I am as free as anybody else in the EU to use any chat software I want.
This is just a proposal and ha no value in itself until it is approved and ratified by the single parliaments in the EU countries.
EU is not some tirannic state, or some hegemonic super power where when the president loses the elections they refuse to leave.
It's a very complex political institution, that works through official channels.
the proposal is public, there will be a discussion, years of debates, they did not hide it under the carpet, it's in the open so that anyone is aware of what it entails and can react by supporting it or opposing to it.
Nothing to be scared about.
And if the citizen of Europe through their elected members of the EU parliament will approve it, so be it.
Overreacting is equally dangerous, I could argue that if they were really killing the freedom to communicate we should fight them as we would fight an enemy, possibly going to war, armed.
That's not what's happening here.
It might be useful to remember that our communications have never been encrypted before a few years ago and they haven't been less free.
Also: encrypted communication but clear text metadata kinda defeat the purpose of encrypted communication.
If I know where, when and who was involved in a call, I can easily tell that two people chatting and ending up in the same place every time both their partners phones are away from home, could be cheating
If I call an ambulance at the same time and place where an accident happened but the ambulance doesn't report a second vehicle, guess who probably didn't report an accident?
Privacy and secrecy are a broader subject, it's good we discuss about it, it's not good to blindly trust WhatsApp or Facebook with our data.
Bad as it might be, I have more control and trust more my state than a private company on the other side of the World.
First of all, I don't about you, but I am European and have been actively involved in the process of bringing encryption to all of EU citizens, as an obligation to the companies that supply communication software.
I trust the people of EU, on the other hand you seem not to trust other's people capabilities, not even your own parents
> "Apple does know better than the vast majority of its users.

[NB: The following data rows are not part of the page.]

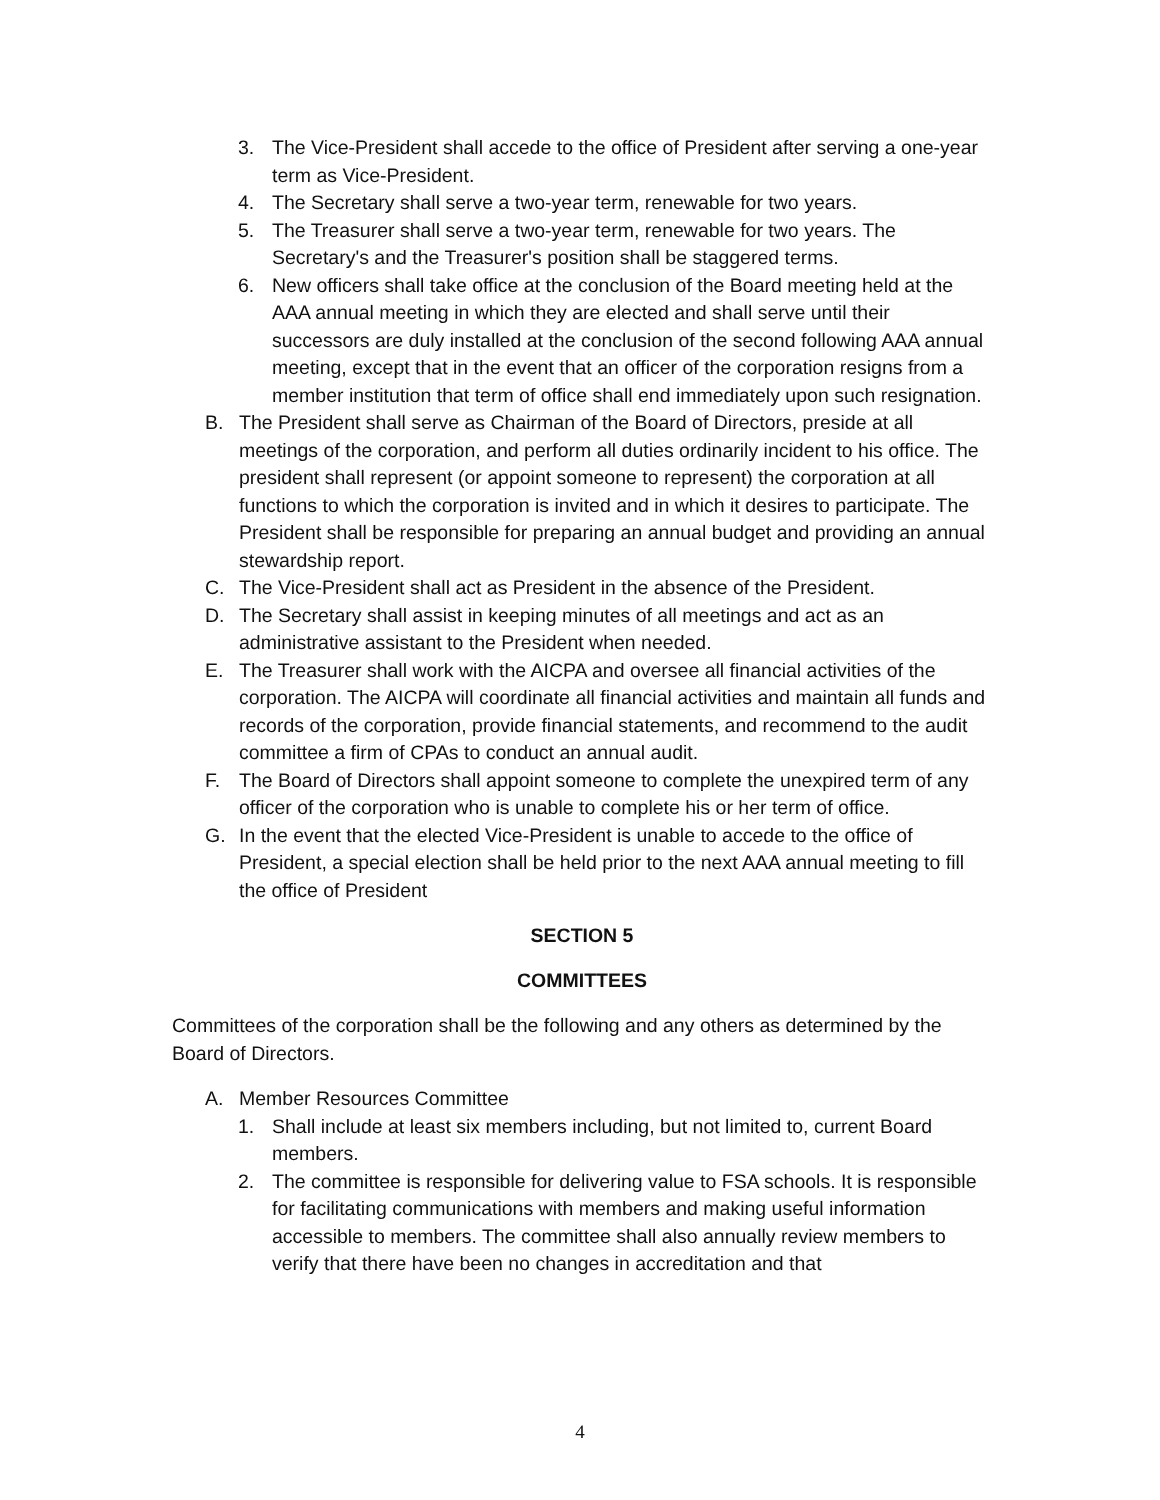3. The Vice-President shall accede to the office of President after serving a one-year term as Vice-President.
4. The Secretary shall serve a two-year term, renewable for two years.
5. The Treasurer shall serve a two-year term, renewable for two years. The Secretary's and the Treasurer's position shall be staggered terms.
6. New officers shall take office at the conclusion of the Board meeting held at the AAA annual meeting in which they are elected and shall serve until their successors are duly installed at the conclusion of the second following AAA annual meeting, except that in the event that an officer of the corporation resigns from a member institution that term of office shall end immediately upon such resignation.
B. The President shall serve as Chairman of the Board of Directors, preside at all meetings of the corporation, and perform all duties ordinarily incident to his office. The president shall represent (or appoint someone to represent) the corporation at all functions to which the corporation is invited and in which it desires to participate. The President shall be responsible for preparing an annual budget and providing an annual stewardship report.
C. The Vice-President shall act as President in the absence of the President.
D. The Secretary shall assist in keeping minutes of all meetings and act as an administrative assistant to the President when needed.
E. The Treasurer shall work with the AICPA and oversee all financial activities of the corporation. The AICPA will coordinate all financial activities and maintain all funds and records of the corporation, provide financial statements, and recommend to the audit committee a firm of CPAs to conduct an annual audit.
F. The Board of Directors shall appoint someone to complete the unexpired term of any officer of the corporation who is unable to complete his or her term of office.
G. In the event that the elected Vice-President is unable to accede to the office of President, a special election shall be held prior to the next AAA annual meeting to fill the office of President
SECTION 5
COMMITTEES
Committees of the corporation shall be the following and any others as determined by the Board of Directors.
A. Member Resources Committee
1. Shall include at least six members including, but not limited to, current Board members.
2. The committee is responsible for delivering value to FSA schools. It is responsible for facilitating communications with members and making useful information accessible to members. The committee shall also annually review members to verify that there have been no changes in accreditation and that
4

It's why I buy, and properly configure, iPhones for my senior citizen parents."
Anyway, back to the point: there is always a tension to find a middle ground between two different opposing interest: one is privacy and secrecy the other is safety.
You probably know technology better than me, you probably know there are technical solutions to the problem that, obviously, involve having some fate that the public servants will exercise the necessary due diligence.
One possible solution that popped out of my mind is to use the same functionalities chat applications use for groups (not because I agree, but because it is possible without compromising too much what we already lacked anyway - secrecy and privacy).
When you have an E2E encrypted group chat every person in the chat receives the encryption keys and messages are encrypted by each sender, signed, sent to the server that than forward it to any participant in the group.
Or you could do it the PGP way, each recipient has its own keys and the message is encrypted for each one of them.
What we need is to add to it separation of church and state.
The state is always participating in these chats, meaning that it always receives a pair of keys, but it has no access to the actual encrypted data, that is stored by the provider and inaccessible by anyone else unless authorized by the justice system.
Nobody, except the key owner, jas the keys to drecrypt them anyway.
It is exactly how it worked before with phone calls, companies kept records of calls and SMS, but they could only be accessed from authorized actors.
Records and keys would expire after a period of time (it was 10 years for phone calls)
objection 1: it means WhatsApp and the other will keep records of my communications -> they are already doing it anyway
objection 2: it would take a lot of space -> they are already doing it anyway
objection 3: that would give the state power over my communications -> it already has it
objection 4: that means anybody could decrypt my messages -> not really, and it would be a crime, you can't prevent crimes by not doing things, in any case it would be easier to steal your phone.